▸ **Work required**: Leave out the pictures and retype everything else in the records below exactly.

▸ **Supplied information**:

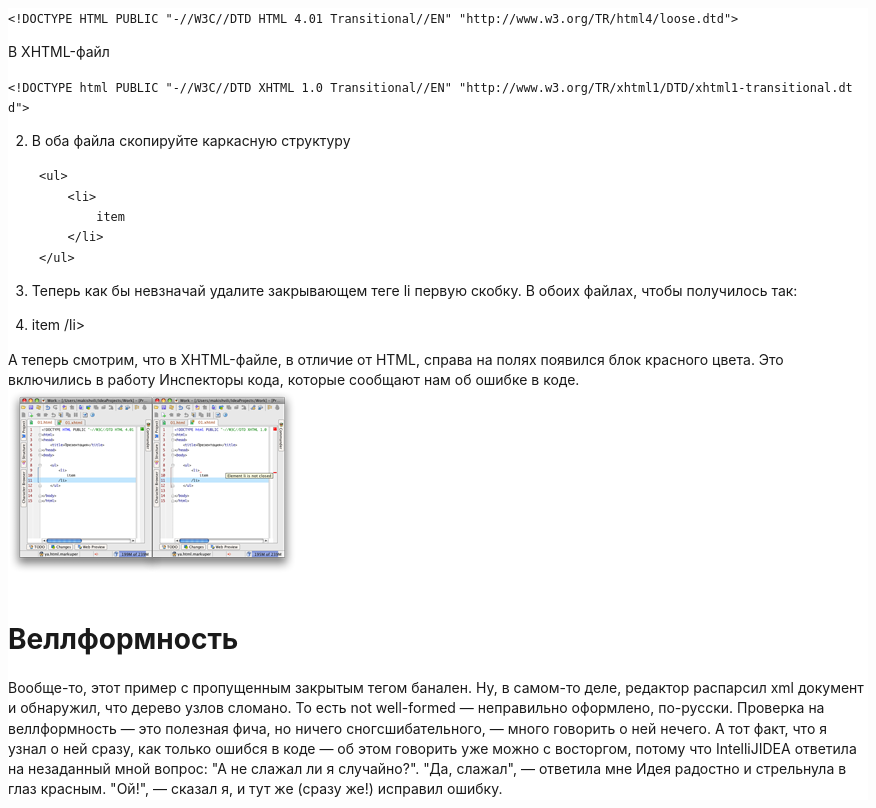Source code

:     
    <!DOCTYPE HTML PUBLIC "-//W3C//DTD HTML 4.01 Transitional//EN" "http://www.w3.org/TR/html4/loose.dtd">


В XHTML-файл

    
    <!DOCTYPE html PUBLIC "-//W3C//DTD XHTML 1.0 Transitional//EN" "http://www.w3.org/TR/xhtml1/DTD/xhtml1-transitional.dtd">


2. В оба файла скопируйте каркасную структуру

    
    <html>
    <head>
        <title>Презентация</title>
    </head>
    <body>
    
        <ul>
            <li>
                item
            </li>
        </ul>
    
    </body>
    </html>


3. Теперь как бы невзначай удалите закрывающем теге li первую скобку. В обоих файлах, чтобы получилось так:

    
    <li>
        item
    /li>


А теперь смотрим, что в XHTML-файле, в отличие от HTML, справа на полях появился блок красного цвета. Это включились в работу Инспекторы кода, которые сообщают нам об ошибке в коде.
[![Code Inspection](/images/post/2009-02-06-verstka-v-intellijidea-1/code-inspection-1-opt.png)](/images/post/2009-02-06-verstka-v-intellijidea-1/code-inspection-1.png)


# Веллформность


Вообще-то, этот пример с пропущенным закрытым тегом банален. Ну, в самом-то деле, редактор распарсил xml документ и обнаружил, что дерево узлов сломано. То есть not well-formed — неправильно оформлено, по-русски. Проверка на веллформность — это полезная фича, но ничего сногсшибательного, — много говорить о ней нечего. А тот факт, что я узнал о ней сразу, как только ошибся в коде — об этом говорить уже можно с восторгом, потому что IntelliJIDEA ответила на незаданный мной вопрос: "А не слажал ли я случайно?". "Да, слажал", — ответила мне Идея радостно и стрельнула в глаз красным. "Ой!", — сказал я, и тут же (сразу же!) исправил ошибку.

▸ **Exercise result**:
Source code

:     
    <!DOCTYPE HTML PUBLIC "-//W3C//DTD HTML 4.01 Transitional//EN" "http://www.w3.org/TR/html4/loose.dtd">


В XHTML-файл

    
    <!DOCTYPE html PUBLIC "-//W3C//DTD XHTML 1.0 Transitional//EN" "http://www.w3.org/TR/xhtml1/DTD/xhtml1-transitional.dtd">


2. В оба файла скопируйте каркасную структуру

    
    <html>
    <head>
        <title>Презентация</title>
    </head>
    <body>
    
        <ul>
            <li>
                item
            </li>
        </ul>
    
    </body>
    </html>


3. Теперь как бы невзначай удалите закрывающем теге li первую скобку. В обоих файлах, чтобы получилось так:

    
    <li>
        item
    /li>


А теперь смотрим, что в XHTML-файле, в отличие от HTML, справа на полях появился блок красного цвета. Это включились в работу Инспекторы кода, которые сообщают нам об ошибке в коде.
[![Code Inspection](/images/post/2009-02-06-verstka-v-intellijidea-1/code-inspection-1-opt.png)](/images/post/2009-02-06-verstka-v-intellijidea-1/code-inspection-1.png)


# Веллформность


Вообще-то, этот пример с пропущенным закрытым тегом банален. Ну, в самом-то деле, редактор распарсил xml документ и обнаружил, что дерево узлов сломано. То есть not well-formed — неправильно оформлено, по-русски. Проверка на веллформность — это полезная фича, но ничего сногсшибательного, — много говорить о ней нечего. А тот факт, что я узнал о ней сразу, как только ошибся в коде — об этом говорить уже можно с восторгом, потому что IntelliJIDEA ответила на незаданный мной вопрос: "А не слажал ли я случайно?". "Да, слажал", — ответила мне Идея радостно и стрельнула в глаз красным. "Ой!", — сказал я, и тут же (сразу же!) исправил ошибку.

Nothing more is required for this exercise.